カルガモのあしは冷たい水の中でも平気
〜水鳥のあしの仕組みとロスナイ換気の仕組みの共通項〜
今年は寒い日が続きます。早朝、健康のためにと近くの公園に散歩に行くと、凍るような池の水に、カルガモがのんびりと浮いているのを見つけました。
鳥の羽が野外の寒さからその身を守ることは、私たちが羽毛布団にくるまってみればよくわかります。しかし、あしの先には羽毛がありません。もしも人間が冬の冷たい池の中に手や足を入れていたら、たちまちしもやけになってしまうし、ひどいときには凍傷になって、その部分の組織が死んでしまいます。しかし水鳥のあしが、しもやけになったり凍傷になったりしたという話は、聞いたことがありません。なぜ水鳥は、冷たい水の中にあしを入れていても、平気でいられるのでしょう。
鳥の体のいろいろな部分で、体温がどう違うか調べてみると、胸のあたりは40℃前後あるのに対し、あしの先は5℃〜7℃くらいしかないことがわかります。常にあしが水に浸かっている水鳥の場合には、0℃近くまで下がっていることもあります。人間の足の組織は、このような低温には耐えられませんが、鳥のあしの組織は、低温でも平気なようにできているのです。また、鳥では、あしの動脈と静脈が接近していて、ここで動脈の血が静脈に冷やされ、静脈の血が動脈に温められるので、体全体が冷えてしまうということがありません。このような体の仕組みのおかげで、カルガモは平気で池に浮いていられるのです。

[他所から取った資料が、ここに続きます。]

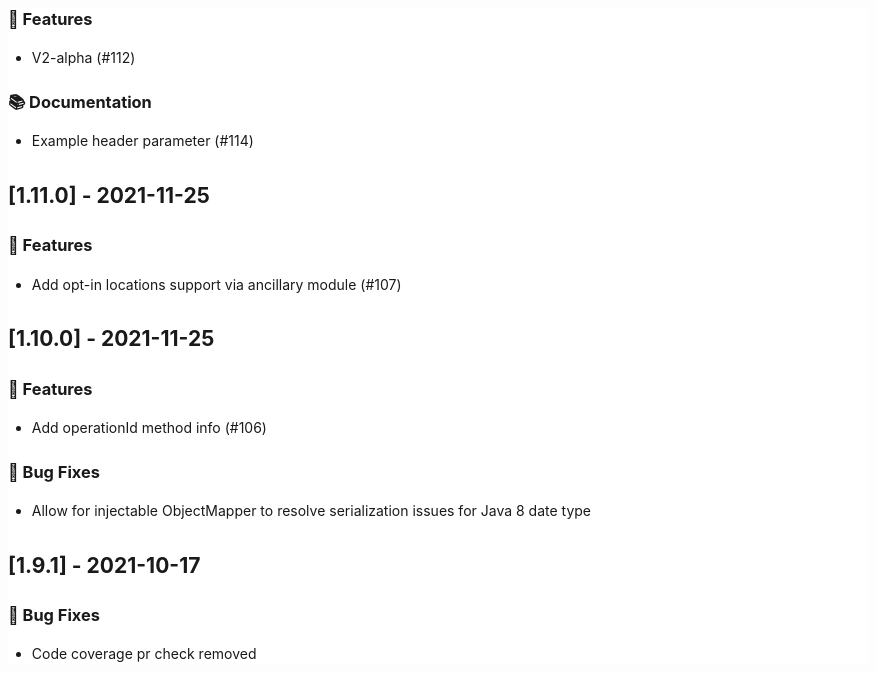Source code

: ### 🚀 Features

- V2-alpha  (#112)

### 📚 Documentation

- Example header parameter (#114)

## [1.11.0] - 2021-11-25

### 🚀 Features

- Add opt-in locations support via ancillary module  (#107)

## [1.10.0] - 2021-11-25

### 🚀 Features

- Add operationId method info (#106)

### 🐛 Bug Fixes

- Allow for injectable ObjectMapper to resolve serialization issues for Java 8 date type

## [1.9.1] - 2021-10-17

### 🐛 Bug Fixes

- Code coverage pr check removed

さて、これと似ているのが、「ロスナイ換気」と呼ばれる建物の仕組みです。冬は、換気のために空気を外に出すときに、室内で温められた空気で外から取り込む空気を温め、夏は反対に、室内で冷やされた空気で外から取り込む空気を冷やす(熱交換)、という装置です。

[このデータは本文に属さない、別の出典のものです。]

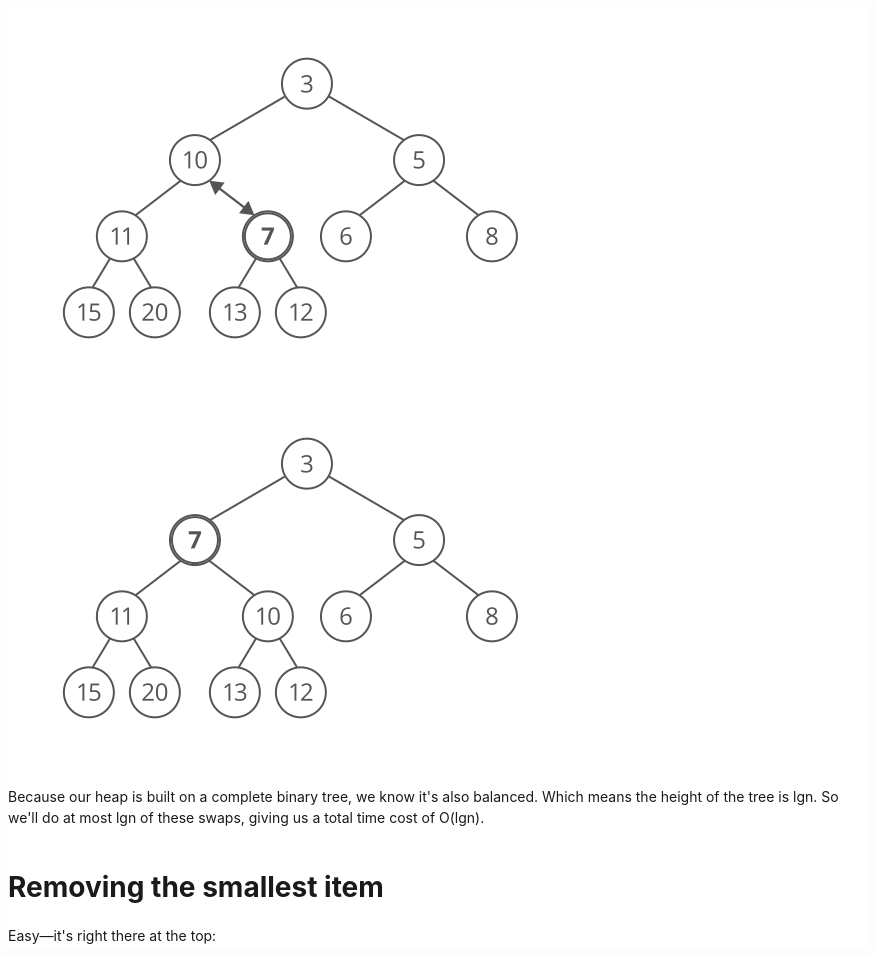 ![Heap Visual 7](../../assets/images/heap_visual_7_2.svg)

Because our heap is built on a complete binary tree, we know it's also balanced. Which means the height of the tree is lg⁡n. So we'll do at most lg⁡n of these swaps, giving us a total time cost of O(lg⁡n). 

# Removing the smallest item 
Easy—it's right there at the top:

成美教育文化会館のホールとギャラリーは、空調を作動させると、換気口に吸われた館内の空気の半分は外に出し、外から取り込む空気の半分は、ロスナイ換気によって温度を変えられた新鮮な空気になります。この仕組みによって、ドアを閉めきっていても、十分に換気が行われているのです。

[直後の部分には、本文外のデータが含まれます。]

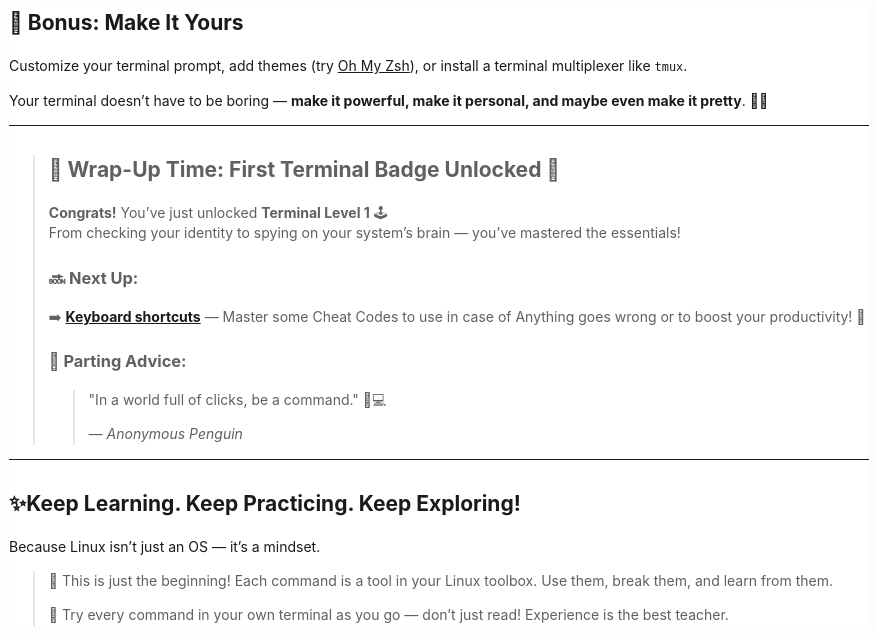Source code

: ## 🎁 Bonus: Make It Yours
Customize your terminal prompt, add themes (try [Oh My Zsh](https://ohmyz.sh)), or install a terminal multiplexer like `tmux`.

Your terminal doesn’t have to be boring — **make it powerful, make it personal, and maybe even make it pretty**. 🎨✨

---

> ## 🏁 Wrap-Up Time: First Terminal Badge Unlocked 🏅  
> **Congrats!** You’ve just unlocked **Terminal Level 1** 🕹️  
> From checking your identity to spying on your system’s brain — you’ve mastered the essentials!  
> 
> ### 🔜 Next Up:  
> ➡️ **[Keyboard shortcuts](../linux-basics/keyboard-shortcuts.md)** — Master some Cheat Codes to use in case of Anything goes wrong or to boost your productivity! 🧭  
> 
> ### 💬 Parting Advice:  
> > "In a world full of clicks, be a command." 🧠💻
> >
> > _— Anonymous Penguin_

---

## ✨Keep Learning. Keep Practicing. Keep Exploring!

Because Linux isn’t just an OS — it’s a mindset.

> 🎯 This is just the beginning! Each command is a tool in your Linux toolbox. Use them, break them, and learn from them.
>
> 🎯 Try every command in your own terminal as you go — don’t just read! Experience is the best teacher.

その他の部屋については、一本一本の蛍光管の裏に換気口(会議室や和室などは別な場所)が開けられていて、室内の照明をつけると、天井裏のファンが作動してロスナイ換気が行われる仕組みになっています。元々は、閉め切っていても室内の空気が汚れないようにという目的でつけられた装置ですが、コロナ禍で換気が必要とされるなかでは、安心して利用できる施設になっていると思います。 (T.Y.)